April 20, 2024
The War on Drugs, the Ohio heroin epidemic, and the recent events surrounding police-involved shootings — these were all on the agenda when Chief of Springfield Police Stephen Moody spoke at Wittenberg.
On Wednesday, Jan. 28, Moody visited an introductory journalism class at Wittenberg. Moody has been chief of the Springfield Police Division [SPD] since 2003 and has worked for the SPD for over 40 years. Though the visit was an exercise for journalism students to practice their interviewing and note-taking skills, Moody addressed issues he said are pertinent to the Springfield community.
When asked about the police-involved fatal shootings of John Crawford III, Tamir Rice, and Michael Brown, Moody said they have highlighted the importance of communication and transparency between communities and police, two things he said his department does well.
“Transparency is a verb. We [police] have to walk the walk and talk the talk,” Moody said. “We [police] have to engage and communicate with the community daily, beyond just answering calls for service.”
Moody addressed what he said is the largest crime-related problem that the Springfield community faces: heroin addiction. 
“Almost everything [crime-related] is driven by the heroin epidemic,” Moody said.
In recent years, self-reported heroin use has spiked around the nation, and particularly in Ohio. According to a 2014 study by the Ohio Department of Health [ODH], among Ohio drug users, 5.8 percent named heroin as their drug of choice in 2004; in 2011, that statistic jumped to 12.4 percent. Heroin-related deaths in Ohio have also increased. According to the same ODH report, heroin overdose killed a state-record 680 Ohioans in 2012, up 60 percent from the 408 deaths caused in 2011.  
For Moody, this type of substance addiction is not something that can be solved with prison time.
“Addiction is an illness, a health issue,” Moody explained. “And nobody is going to be cured by being locked up.”
Moody said high-level traffickers outside the community in pursuit of large profits drive the epidemic, and that there is not enough affordable, in-home treatment for this type of addiction.
Beyond Ohio, Moody discussed the on-going national War on Drugs. The War on Drugs has been a three-decade long effort by local and federal law-enforcement agencies to end drug abuse and trafficking in the U.S. through punitive means, such as tougher prison sentencing. For some, however, the War has been a failure. A 2013 Rasmussen poll holds that 82 percent of Americans think that the nation is losing the War. Moody said he agrees.
“It hasn’t completely failed, but in most ways it has,” he told one student, referring to what he described as the War’s inadequacy in addressing the addiction problems faced by low-level dealers and users. “We have to do a better job getting the higher-level dealers, the ones who are making the money.”
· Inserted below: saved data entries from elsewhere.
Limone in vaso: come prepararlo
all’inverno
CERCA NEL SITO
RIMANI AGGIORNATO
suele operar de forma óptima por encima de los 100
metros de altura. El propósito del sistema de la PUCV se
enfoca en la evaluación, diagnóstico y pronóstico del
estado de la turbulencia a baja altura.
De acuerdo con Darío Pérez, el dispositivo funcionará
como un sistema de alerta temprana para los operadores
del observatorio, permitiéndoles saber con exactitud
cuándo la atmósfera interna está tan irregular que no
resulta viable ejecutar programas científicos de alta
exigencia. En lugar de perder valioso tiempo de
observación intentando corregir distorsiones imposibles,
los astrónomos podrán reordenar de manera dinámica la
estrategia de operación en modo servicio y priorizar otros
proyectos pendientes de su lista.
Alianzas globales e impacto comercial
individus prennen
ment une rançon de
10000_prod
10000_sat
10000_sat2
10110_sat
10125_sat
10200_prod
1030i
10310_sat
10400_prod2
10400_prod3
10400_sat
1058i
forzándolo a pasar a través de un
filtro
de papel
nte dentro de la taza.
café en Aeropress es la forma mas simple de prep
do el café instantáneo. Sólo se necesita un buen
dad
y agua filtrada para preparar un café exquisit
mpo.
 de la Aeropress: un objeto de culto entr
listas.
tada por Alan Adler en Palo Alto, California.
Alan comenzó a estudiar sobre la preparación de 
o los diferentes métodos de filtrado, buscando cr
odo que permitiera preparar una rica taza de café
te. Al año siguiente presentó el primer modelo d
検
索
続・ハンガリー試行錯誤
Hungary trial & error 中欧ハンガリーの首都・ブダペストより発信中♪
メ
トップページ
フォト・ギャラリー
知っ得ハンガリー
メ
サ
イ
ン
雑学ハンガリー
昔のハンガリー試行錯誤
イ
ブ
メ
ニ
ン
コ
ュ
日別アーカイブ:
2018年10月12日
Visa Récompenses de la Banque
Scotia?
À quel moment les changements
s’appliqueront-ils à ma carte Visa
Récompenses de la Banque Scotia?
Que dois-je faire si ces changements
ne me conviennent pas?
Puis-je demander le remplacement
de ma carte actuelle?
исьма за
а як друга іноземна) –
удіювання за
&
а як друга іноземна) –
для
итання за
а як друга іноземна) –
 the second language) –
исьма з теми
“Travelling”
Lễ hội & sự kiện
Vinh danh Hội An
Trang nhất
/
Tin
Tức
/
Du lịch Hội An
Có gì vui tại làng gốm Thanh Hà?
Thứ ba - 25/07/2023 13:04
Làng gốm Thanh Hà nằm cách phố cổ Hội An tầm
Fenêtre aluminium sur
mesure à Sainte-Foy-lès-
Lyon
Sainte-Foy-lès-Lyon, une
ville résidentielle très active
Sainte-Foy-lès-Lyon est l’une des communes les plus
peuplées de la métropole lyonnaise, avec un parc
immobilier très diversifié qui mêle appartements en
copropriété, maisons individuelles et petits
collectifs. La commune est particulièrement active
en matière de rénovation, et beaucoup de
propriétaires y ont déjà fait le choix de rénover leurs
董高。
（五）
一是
Moody also spoke on the growing debate over legalizing marijuana in Ohio, and said he is in favor of allowing people to use it for medicinal purposes, but is skeptical of complete legalization for recreational use.
“We, as a society, should be willing to allow people with diseases to use the drug if it’s going to help them,” Moody said. “For me, that’s just compassion.”
In addition to law enforcement, Moody explained what he described as SPD’s function as a community service agency, which includes projects that provide dinners to disadvantaged families at Thanksgiving and donate gifts to materially poor children at Christmas.
“We [SPD] see ourselves as a social service agency,” Moody said. “And our services go well beyond the lights, sirens and foot chases.”